Text segment Start Marker

Back in 2004, I designed my first show for Simon McBurney's company Complicite at London's National Theatre. It was an adaptation of Shakespeare's Measure for Measure. I knew a fair bit about the company's previous work out of professional interest and of Simon's fondness of putting everyday technology into his productions. It all makes sense to me, because there are good reasons why we should try to use the technology that surrounds us everyday at home or at work or between the two in theatre. For one thing, it may allow a contemporary audience to relate to classical themes and plays that have been staged for centuries. Back then, we rehearsed and devised for 10 weeks plus two weeks of technical rehearsal.

Text segment End Marker

# Requirement
According to the passage about designing for Complicite, where does the technology that surrounds us every day appear? List each setting. Rely only on the passage about designing for Complicite.

Records shown Start Marker

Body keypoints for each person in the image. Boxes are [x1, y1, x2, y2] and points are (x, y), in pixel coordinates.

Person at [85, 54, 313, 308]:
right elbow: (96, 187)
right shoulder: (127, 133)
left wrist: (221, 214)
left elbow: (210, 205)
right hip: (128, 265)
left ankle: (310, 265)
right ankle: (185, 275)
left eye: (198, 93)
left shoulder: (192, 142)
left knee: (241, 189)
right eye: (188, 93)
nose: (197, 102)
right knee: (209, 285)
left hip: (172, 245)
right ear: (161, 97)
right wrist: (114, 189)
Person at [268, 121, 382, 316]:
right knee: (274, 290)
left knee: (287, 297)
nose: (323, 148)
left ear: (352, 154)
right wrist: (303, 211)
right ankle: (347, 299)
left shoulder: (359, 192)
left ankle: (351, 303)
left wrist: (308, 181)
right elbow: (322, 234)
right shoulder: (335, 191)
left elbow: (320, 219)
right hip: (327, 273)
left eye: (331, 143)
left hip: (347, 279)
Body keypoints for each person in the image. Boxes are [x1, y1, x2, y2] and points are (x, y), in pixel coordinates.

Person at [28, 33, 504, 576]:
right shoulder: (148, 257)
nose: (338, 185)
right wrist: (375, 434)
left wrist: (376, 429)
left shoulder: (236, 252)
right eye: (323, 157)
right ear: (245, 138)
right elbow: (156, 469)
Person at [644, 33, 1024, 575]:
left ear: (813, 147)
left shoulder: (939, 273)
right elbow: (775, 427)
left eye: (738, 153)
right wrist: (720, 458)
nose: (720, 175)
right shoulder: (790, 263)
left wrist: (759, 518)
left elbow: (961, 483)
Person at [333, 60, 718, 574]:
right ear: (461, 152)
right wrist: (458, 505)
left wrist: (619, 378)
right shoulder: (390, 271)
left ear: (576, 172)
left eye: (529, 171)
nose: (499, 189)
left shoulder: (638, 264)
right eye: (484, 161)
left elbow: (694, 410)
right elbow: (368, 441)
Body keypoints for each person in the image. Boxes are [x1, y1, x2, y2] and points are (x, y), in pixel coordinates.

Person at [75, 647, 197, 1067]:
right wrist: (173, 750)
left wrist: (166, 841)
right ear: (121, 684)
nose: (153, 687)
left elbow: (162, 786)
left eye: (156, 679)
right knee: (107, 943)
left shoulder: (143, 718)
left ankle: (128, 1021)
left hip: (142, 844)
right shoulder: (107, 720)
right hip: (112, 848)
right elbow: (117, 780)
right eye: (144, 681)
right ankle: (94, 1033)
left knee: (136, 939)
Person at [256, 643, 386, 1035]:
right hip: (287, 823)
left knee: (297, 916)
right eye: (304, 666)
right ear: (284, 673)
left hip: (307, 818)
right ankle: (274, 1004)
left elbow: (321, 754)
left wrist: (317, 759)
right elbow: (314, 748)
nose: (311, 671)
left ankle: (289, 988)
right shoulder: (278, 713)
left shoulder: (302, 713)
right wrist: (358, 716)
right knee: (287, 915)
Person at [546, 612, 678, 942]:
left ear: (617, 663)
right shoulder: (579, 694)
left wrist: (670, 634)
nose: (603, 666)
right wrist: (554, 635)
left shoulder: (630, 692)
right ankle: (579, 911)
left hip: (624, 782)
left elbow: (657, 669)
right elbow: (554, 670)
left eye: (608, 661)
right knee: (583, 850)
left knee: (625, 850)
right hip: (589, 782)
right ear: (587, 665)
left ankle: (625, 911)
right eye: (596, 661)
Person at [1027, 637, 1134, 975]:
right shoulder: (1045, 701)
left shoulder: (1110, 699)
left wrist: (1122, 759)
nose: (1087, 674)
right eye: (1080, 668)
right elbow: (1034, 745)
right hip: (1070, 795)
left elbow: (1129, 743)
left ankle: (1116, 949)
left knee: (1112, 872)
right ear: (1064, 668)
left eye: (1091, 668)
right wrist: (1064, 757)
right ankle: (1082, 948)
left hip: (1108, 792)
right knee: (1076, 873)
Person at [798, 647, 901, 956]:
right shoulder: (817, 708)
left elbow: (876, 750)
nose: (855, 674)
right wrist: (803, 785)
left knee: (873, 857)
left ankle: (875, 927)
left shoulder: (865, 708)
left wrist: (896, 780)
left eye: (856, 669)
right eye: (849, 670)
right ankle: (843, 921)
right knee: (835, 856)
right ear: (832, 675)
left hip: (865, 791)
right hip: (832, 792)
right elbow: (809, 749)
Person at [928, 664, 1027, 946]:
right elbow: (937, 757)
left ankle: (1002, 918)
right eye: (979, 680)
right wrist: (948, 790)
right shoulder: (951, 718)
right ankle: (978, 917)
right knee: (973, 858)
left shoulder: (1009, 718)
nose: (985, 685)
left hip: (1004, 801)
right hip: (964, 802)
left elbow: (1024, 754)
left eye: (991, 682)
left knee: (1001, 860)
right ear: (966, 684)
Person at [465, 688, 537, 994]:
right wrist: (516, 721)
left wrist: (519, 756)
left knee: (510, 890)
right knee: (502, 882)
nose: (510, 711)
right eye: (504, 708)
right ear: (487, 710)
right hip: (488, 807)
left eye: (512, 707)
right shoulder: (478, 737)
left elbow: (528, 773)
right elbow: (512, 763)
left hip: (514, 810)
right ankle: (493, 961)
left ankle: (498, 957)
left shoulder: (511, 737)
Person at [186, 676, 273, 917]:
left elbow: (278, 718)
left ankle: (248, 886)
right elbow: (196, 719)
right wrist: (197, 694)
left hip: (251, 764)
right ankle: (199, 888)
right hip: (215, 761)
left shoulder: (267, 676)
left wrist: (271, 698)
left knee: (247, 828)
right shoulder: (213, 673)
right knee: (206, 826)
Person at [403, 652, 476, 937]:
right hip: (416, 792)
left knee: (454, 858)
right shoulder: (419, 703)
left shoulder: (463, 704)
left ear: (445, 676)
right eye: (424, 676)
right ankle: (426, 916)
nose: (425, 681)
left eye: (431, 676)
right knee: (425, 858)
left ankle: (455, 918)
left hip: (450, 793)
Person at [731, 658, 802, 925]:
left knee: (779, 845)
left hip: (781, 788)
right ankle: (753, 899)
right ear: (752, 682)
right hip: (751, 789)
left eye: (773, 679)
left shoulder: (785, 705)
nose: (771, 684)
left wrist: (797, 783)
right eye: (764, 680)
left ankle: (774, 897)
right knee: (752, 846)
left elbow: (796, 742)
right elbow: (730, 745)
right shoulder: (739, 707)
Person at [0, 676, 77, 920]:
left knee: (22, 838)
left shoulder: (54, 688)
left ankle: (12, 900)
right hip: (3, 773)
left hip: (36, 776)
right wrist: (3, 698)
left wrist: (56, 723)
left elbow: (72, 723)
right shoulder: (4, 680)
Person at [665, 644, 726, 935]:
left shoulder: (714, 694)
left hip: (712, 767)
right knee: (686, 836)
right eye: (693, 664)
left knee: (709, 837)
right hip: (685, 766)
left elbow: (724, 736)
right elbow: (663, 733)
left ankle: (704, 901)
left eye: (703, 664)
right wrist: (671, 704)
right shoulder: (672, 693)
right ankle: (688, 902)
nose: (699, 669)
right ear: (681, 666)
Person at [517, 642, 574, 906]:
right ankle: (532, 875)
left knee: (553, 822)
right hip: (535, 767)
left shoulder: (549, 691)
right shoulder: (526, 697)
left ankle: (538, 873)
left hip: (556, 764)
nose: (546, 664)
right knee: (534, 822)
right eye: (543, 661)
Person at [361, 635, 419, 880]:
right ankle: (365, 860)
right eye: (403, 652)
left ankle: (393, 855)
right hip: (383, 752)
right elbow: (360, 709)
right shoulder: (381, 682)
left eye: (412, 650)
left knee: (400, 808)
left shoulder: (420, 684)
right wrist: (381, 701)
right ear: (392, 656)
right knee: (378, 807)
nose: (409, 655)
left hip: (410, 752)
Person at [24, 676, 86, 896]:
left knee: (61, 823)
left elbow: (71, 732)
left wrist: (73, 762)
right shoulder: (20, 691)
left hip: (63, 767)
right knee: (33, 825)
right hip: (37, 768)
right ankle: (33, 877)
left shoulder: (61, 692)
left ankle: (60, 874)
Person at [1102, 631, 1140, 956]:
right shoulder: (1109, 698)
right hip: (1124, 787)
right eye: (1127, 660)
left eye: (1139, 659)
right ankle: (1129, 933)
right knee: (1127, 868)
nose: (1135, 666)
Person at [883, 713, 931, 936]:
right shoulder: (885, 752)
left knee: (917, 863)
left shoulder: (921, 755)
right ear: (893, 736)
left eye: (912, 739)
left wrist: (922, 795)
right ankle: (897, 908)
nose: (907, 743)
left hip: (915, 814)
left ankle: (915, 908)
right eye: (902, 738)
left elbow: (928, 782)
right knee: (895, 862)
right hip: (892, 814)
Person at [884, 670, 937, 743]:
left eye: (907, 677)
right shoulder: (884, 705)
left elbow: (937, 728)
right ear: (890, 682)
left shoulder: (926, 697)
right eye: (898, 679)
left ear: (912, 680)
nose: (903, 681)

Records shown End Marker

# Expected answer
- At home
- At work
- Between home and work